Comme des escargots en vacance

(Par un fleuve emportée)

mercredi 9 avril 2014

Mon amante irréligieuse

Tu me dis
Que l’amour est partout là où n’est pas dieu
Qu’il est dans nos cœurs si nous savons jouir de sa présence
Qu’il est autour de moi parce que tu l’as semé
Alors je t’aime d’humidité et te veux le chanter

Bientôt je ne serai plus une belle femme
Les rats joueront au billard avec mes yeux
Adieu mon cœur
Je le crie bien haut 
Toi tu es une femme en or
Adieu tristesse
Sur moi tu as déployé tes ailes
Je m’en fous j’aime et suis aimée
Animée
Anima 
Animus
Je ne suis plus seule devant mon miroir
Tu n’habites pas seulement ma pensée
Mais mon corps

Tu es mon grand Amour 
Ma fleur de lit
Le trésor de ma vie
Avec toi je grimpe dans les rayons du soleil
Et qu'importe le reste
String et bastringue
Tu m’arraches l’avenir en deux mots

Je t’aime d’humidité et te veux le chanter
Tu as ajouté un élan de caresses
Dans mon ventre flamenco
Sur mes fesses
Grace à toi les épines du passé ne sont plus de futures terreurs
Mais deviennent des boutons de roses ensoleillés.
Tu as mis l’allégresse
Dans ma poitrine
Et de toi j’ai fait
Ma reine 
Ma déesse.

Mes doigts jouent avec mon ruban de petite fille chimique
Un sourire
Un regard
Au-delà des anges du rivage
Et ensemble de jolies choses nous accomplissons
Un soupçon de douceur une noix de tendresse
Courent dans mes veines
Ils écrivent ce poème pour que se referment mes plaies mobiles
Et sans aucun égard 
Je me saisis de ta brosse a cheveux qui traîne sur la moquette
Et je la signe d'un je t'aime

Sous ma robe que je mettrai cet été

(Par un fleuve emportée...)

lundi 7 avril 2014

O...verblog m'a tuer...

Bonjour. Je suis Ophélie Conan. Certains me connaissent déjà, d’autres non.
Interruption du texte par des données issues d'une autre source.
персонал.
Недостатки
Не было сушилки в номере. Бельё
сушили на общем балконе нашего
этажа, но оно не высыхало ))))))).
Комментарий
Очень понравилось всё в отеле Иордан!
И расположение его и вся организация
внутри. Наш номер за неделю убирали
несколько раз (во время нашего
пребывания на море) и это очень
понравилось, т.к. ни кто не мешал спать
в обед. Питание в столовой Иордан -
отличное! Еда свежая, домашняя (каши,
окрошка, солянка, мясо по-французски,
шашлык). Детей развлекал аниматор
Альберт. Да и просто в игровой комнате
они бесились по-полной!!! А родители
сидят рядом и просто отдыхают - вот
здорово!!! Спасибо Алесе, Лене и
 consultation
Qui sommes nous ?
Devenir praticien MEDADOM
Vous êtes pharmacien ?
Ceux qui me connaissent savent que j’ai tenu sur Overblog, du 17 mai 2009 au 31 janvier 2014, un blog érotique et libertin (mais aussi poétique, philosophique, féministe, etc.), intitulé « Conan la barbare ». J’ai ainsi publié jusqu’à ce qu’Overblog, sans me demander mon avis, inonde mon blog de publicités pornographiques clignotantes, répétitives, bêtes et horribles, à vous dégoûter complètement des plaisirs du sexe, et m’installe définitivement sur Erog, sans aucun doute dans un but mercantile. Je ne l’ai pas supporté et, depuis ce jour, j’ai arrêté la publication de mes pages érotiques, pour me cantonner exclusivement à celle d’articles sur la connerie humaine dans sa très grande diversité (il y a beaucoup à faire) et sur la conscience malheureuse de celles et ceux qui en sont les victimes, ceci, histoire de me défouler.

Ceux qui ne me connaissent pas peuvent donc se rendre s’ils le désirent sur « Conan la barbare », cette triste épave, et découvrir qui je suis et ce que j’ai écrit. Désolée pour l’ambiance coïtale et spermatique qui règne désormais sur ces pages, mais je n’en suis pas responsable. J’aurais pu les supprimer, mais j’estime qu’il faut laisser aux choses et aux êtres la liberté de poursuivre par eux-mêmes le labyrinthe de leur destinée.

J’espère tout simplement que Blogger sera un hôte plus compréhensif et moins borné.